9.4     The Trustee shall not be liable hereunder, except for its own negligence or willful misconduct.

 

X.

CHANGE OF TRUSTEE

 

10.1     The Trustee may resign at any time upon sixty (60) days notice to the Employer and the Trustee may be removed at any time by the Employer upon thirty (30) days written notice to the Trustee; provided, however, that the parties may by written instrument waive such notices. Upon resignation, death or removal of the Trustee, the Employer shall appoint a successor Trustee which shall have the same powers and duties as are conferred upon the Trustee hereunder, and in default thereof, the successor Trustee may be appointed by a court of competent jurisdiction. Upon the delivery by the resigning or removed Trustee to its successor Trustee of all property of the Trust Fund, less any reasonable amount as it shall deem necessary to provide for its expenses, compensation and any taxes or advances chargeable or payable out of the Trust Fund, the successor Trustee shall thereupon have the same powers and duties as are conferred upon the retiring Trustee, subject to such changes as the Employer may then determine. Upon request of such successor Trustee or Trustees, the Employer and the retiring Trustee shall execute and deliver such instruments of conveyance and further assurance and do such things as may reasonably be required for more fully vesting and confirming in such successor Trustee or Trustees all the right, title and interest of the retiring Trustee in and to the assets of the Trust. The receipt and acceptance by the successor Trustee of the assets, the records and the accounts of the Trust Fund shall be a full and complete acquittance and discharge of the retiring Trustee as to any further obligations and duties under this Trust Agreement. No successor Trustee shall have any obligation or liability with respect to the acts or omissions of its predecessors.

 

XI.

AMENDMENTS

 

11.1     Subject to Article IV hereof, the Employer reserves the right to amend or modify this Agreement, in whole or in part, at any time, but the duties or obligations of the Trustee hereunder shall not be increased without its consent. Any amendment or modification shall be by a written instrument delivered to the Trustee.

 

 
-11-

 

  

The foregoing paragraph notwithstanding, any amendment or modification of the provisions of this Trust Agreement may be made retroactively, if necessary or appropriate in the judgment of the Employer to qualify or maintain the plan and this Trust Agreement as a plan and trust meeting the requirements of Code Sections 401(a), 401(k), 401(m), 404, and 501(a) or their respective counterparts as hereafter in effect, or any other applicable provisions of federal tax laws or other legislation, as now in effect or hereafter amended or adopted, and the regulations thereunder at the time in effect.

 

XII.
——————————
Problem A: In the trust agreement text, under what justification may the Employer make an amendment or modification retroactive?
Problem B: Retype everything in the trust agreement text from "11.1     Subject to Article IV" down to "to the Trustee.".
——————————
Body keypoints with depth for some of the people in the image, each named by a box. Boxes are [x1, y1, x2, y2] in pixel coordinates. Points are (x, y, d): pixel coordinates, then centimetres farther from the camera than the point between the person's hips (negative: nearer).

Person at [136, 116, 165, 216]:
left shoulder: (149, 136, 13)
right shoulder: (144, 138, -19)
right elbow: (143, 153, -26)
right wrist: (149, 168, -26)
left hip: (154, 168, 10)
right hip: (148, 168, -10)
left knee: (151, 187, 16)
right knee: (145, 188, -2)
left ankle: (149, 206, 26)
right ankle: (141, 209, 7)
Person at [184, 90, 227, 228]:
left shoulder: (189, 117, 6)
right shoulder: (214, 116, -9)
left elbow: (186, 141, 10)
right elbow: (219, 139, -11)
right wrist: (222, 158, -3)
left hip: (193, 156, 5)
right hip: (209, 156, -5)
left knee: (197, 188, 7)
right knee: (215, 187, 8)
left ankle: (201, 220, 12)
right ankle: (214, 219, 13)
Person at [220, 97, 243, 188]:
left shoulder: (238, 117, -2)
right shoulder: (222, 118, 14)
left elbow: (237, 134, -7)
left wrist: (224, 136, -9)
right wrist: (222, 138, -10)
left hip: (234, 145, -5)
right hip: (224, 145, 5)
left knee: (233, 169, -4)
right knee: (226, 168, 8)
——————————
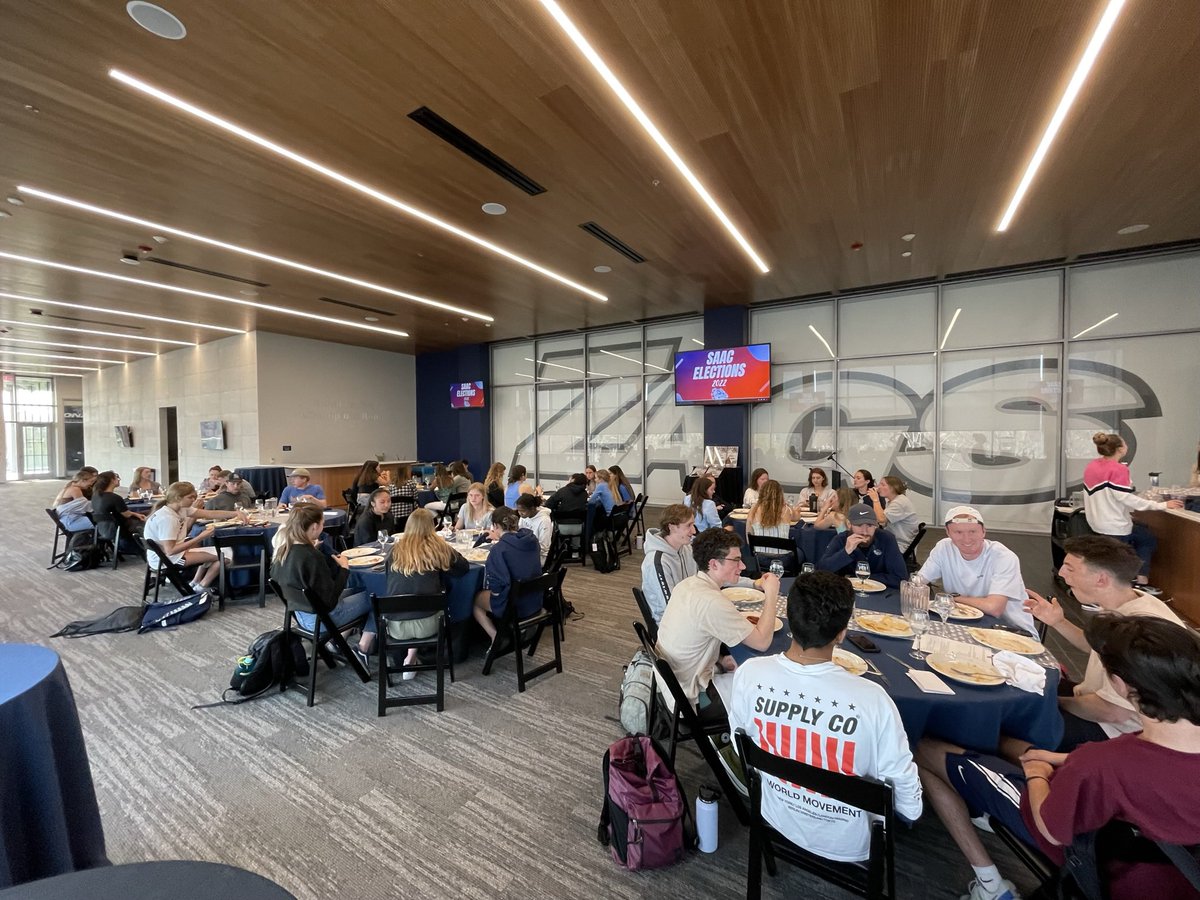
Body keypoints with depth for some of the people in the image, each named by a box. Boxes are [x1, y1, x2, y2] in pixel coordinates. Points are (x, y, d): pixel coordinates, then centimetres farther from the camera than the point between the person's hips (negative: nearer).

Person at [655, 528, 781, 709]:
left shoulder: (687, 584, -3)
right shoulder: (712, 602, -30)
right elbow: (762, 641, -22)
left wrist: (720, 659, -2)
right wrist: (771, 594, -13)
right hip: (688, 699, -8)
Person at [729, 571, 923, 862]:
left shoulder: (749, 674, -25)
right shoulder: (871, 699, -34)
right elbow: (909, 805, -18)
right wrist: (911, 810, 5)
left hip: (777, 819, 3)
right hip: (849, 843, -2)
——————————
Answer area A: The Employer may make an amendment or modification retroactive when, in its judgment, doing so is necessary or appropriate to qualify or maintain the plan and the Trust Agreement as a plan and trust meeting the requirements of Code Sections 401(a), 401(k), 401(m), 404, and 501(a) or their counterparts as later in effect. The same justification applies to the requirements of any other applicable provisions of federal tax laws or other legislation, and the regulations under them at the time in effect.

Answer area B:
11.1     Subject to Article IV hereof, the Employer reserves the right to amend or modify this Agreement, in whole or in part, at any time, but the duties or obligations of the Trustee hereunder shall not be increased without its consent. Any amendment or modification shall be by a written instrument delivered to the Trustee.